The SAVE Act would demand proof of citizenship for voter registration, not voting at the polls. It also calls for voter roll purges to catch undocumented voters. I

n the past, many of these purges have resulted in American citizens being taken off the rolls and having to re-register. If the SAVE Act were passed, many Americans already registered to vote may have to re-register using paper proof of citizenship.

What People Are Saying

Genesis Robinson, executive director of the Equal Ground Action Fund in Florida, told Newsweek: “We should want all voices at the table. We should want varying viewpoints because we know that when everybody’s at the table and has input and shared opinion, that’s typically what produces the best result of public policy.

“And so I think people should ask themselves, whether it’s married women, whether it’s low income or disenfranchised voters, whether it’s folks who come from certain communities, ‘Why is it that my right to vote is under attack? Why isn’t my elected leader doing more to protect that and to ensure that I have access?'”

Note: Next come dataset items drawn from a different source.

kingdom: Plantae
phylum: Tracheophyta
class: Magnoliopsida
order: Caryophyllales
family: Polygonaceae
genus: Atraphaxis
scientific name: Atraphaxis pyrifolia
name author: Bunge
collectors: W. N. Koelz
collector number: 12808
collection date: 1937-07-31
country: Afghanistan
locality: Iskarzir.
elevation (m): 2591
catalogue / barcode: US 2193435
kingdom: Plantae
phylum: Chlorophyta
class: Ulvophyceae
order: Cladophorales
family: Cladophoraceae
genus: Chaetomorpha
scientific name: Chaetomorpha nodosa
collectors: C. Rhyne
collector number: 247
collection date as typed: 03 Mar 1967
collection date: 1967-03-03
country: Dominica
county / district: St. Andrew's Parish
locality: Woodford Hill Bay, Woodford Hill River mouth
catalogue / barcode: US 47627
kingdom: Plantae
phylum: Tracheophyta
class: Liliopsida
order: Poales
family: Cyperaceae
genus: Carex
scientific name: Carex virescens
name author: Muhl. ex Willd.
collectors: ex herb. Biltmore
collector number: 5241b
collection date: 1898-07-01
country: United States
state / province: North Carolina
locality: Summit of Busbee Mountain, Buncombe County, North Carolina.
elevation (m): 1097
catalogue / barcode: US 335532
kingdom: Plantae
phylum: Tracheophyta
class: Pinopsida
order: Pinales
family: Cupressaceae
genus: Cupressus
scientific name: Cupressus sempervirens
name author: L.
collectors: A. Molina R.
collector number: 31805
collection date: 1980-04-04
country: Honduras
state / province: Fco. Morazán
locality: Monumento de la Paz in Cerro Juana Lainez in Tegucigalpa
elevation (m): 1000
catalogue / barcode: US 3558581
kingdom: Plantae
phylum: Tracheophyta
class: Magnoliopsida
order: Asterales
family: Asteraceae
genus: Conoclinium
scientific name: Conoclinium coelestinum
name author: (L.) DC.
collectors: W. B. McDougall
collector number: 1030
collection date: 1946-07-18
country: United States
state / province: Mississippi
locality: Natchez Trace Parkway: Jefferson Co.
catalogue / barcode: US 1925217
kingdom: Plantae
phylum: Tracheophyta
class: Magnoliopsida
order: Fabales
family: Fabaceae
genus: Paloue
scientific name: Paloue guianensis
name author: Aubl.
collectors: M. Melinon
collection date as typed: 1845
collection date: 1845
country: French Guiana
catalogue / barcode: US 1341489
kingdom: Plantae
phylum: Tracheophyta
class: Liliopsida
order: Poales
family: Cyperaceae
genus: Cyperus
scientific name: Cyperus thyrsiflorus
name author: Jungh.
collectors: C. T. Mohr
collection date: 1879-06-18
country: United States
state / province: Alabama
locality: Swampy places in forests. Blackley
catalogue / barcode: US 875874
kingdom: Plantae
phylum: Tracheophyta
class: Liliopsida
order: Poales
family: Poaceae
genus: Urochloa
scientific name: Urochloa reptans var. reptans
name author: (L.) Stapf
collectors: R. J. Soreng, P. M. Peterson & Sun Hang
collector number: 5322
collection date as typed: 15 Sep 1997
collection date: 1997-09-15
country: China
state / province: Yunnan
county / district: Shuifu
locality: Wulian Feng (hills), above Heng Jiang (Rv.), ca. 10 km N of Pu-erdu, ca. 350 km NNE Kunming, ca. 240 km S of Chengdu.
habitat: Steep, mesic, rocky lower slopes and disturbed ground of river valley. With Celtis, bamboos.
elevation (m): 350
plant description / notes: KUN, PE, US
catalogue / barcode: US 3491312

Jonathan Diaz, director of voting advocacy and partnerships at Campaign Legal Center, previously told Newsweek: “The top line is that the SAVE Act would create really significant new burdens on Americans to register to vote. It would make it harder for most eligible American citizens to register and cast a ballot.

“It would completely upend mail and online voter registration systems…especially in smaller and more rural counties. They don’t have the money and the resources to do this without appropriations from Congress, which the bill doesn’t provide for.”

Representative Chip Roy previously told Newsweek: “This bill isn’t being attacked because it’ll exclude citizens from voting—it won’t. It’s being attacked because the policy is wildly popular with the American people, its opponents want and need illegals to vote, and they’ll use anything they can to attack it.”

What Happens Next

Some political observers online have stated that the SAVE Act passed Congress. This is not true. They are referencing the 2024 SAVE Act, which passed Congress but did not pass the Senate. The current SAVE Act is still being debated in the House Committee on House Administration.

A Democratic Senate stopped the 2024 SAVE Act. Now that the Senate has a Republican majority, it is more likely to pass.